## RECORDS FOR THIS EXERCISE

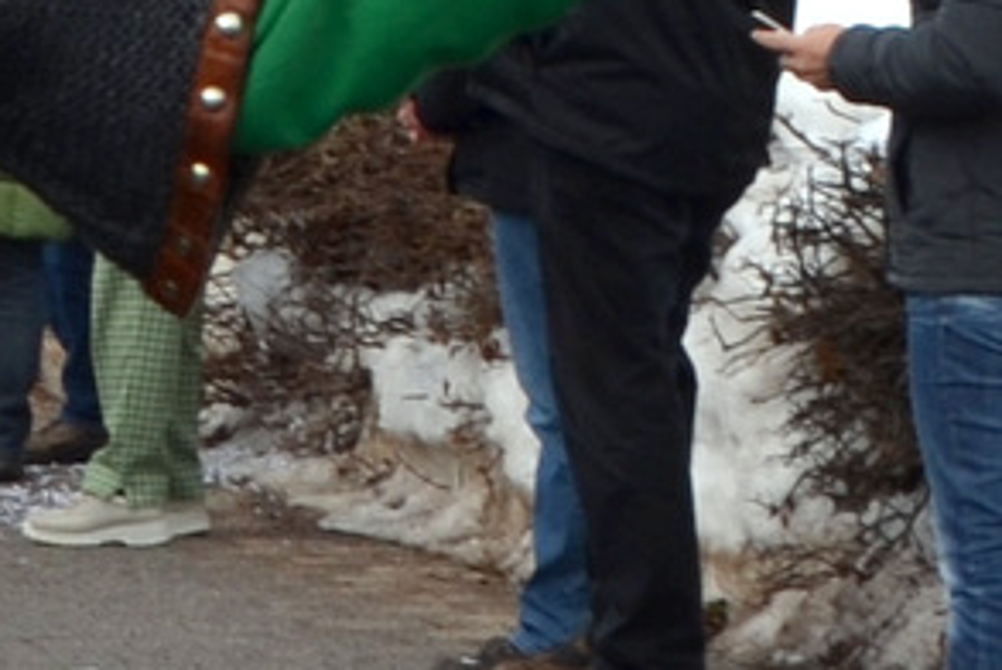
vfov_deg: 7.6
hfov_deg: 10.9
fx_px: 5015
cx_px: -612
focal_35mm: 180
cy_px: 200
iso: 100
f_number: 9
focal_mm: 22
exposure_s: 1/200
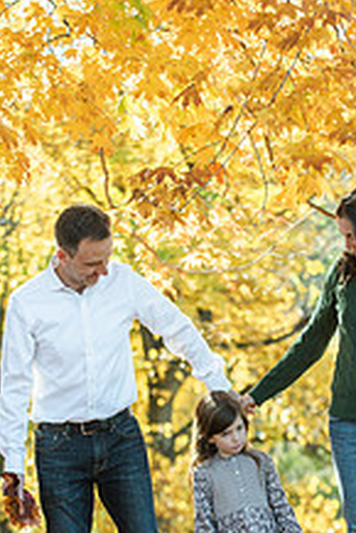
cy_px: 398
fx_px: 2917
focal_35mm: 197
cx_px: 231
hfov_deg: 7.0
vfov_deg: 10.4
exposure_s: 1/1000
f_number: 4
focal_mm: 95
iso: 500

## AIM OF THE EXERCISE
From the line containing "focal_mm: 22" through the last line of the records above, reproduce every line exactly, leaving out the pictures.

## WRITTEN ANSWER
focal_mm: 22
exposure_s: 1/200
cy_px: 398
fx_px: 2917
focal_35mm: 197
cx_px: 231
hfov_deg: 7.0
vfov_deg: 10.4
exposure_s: 1/1000
f_number: 4
focal_mm: 95
iso: 500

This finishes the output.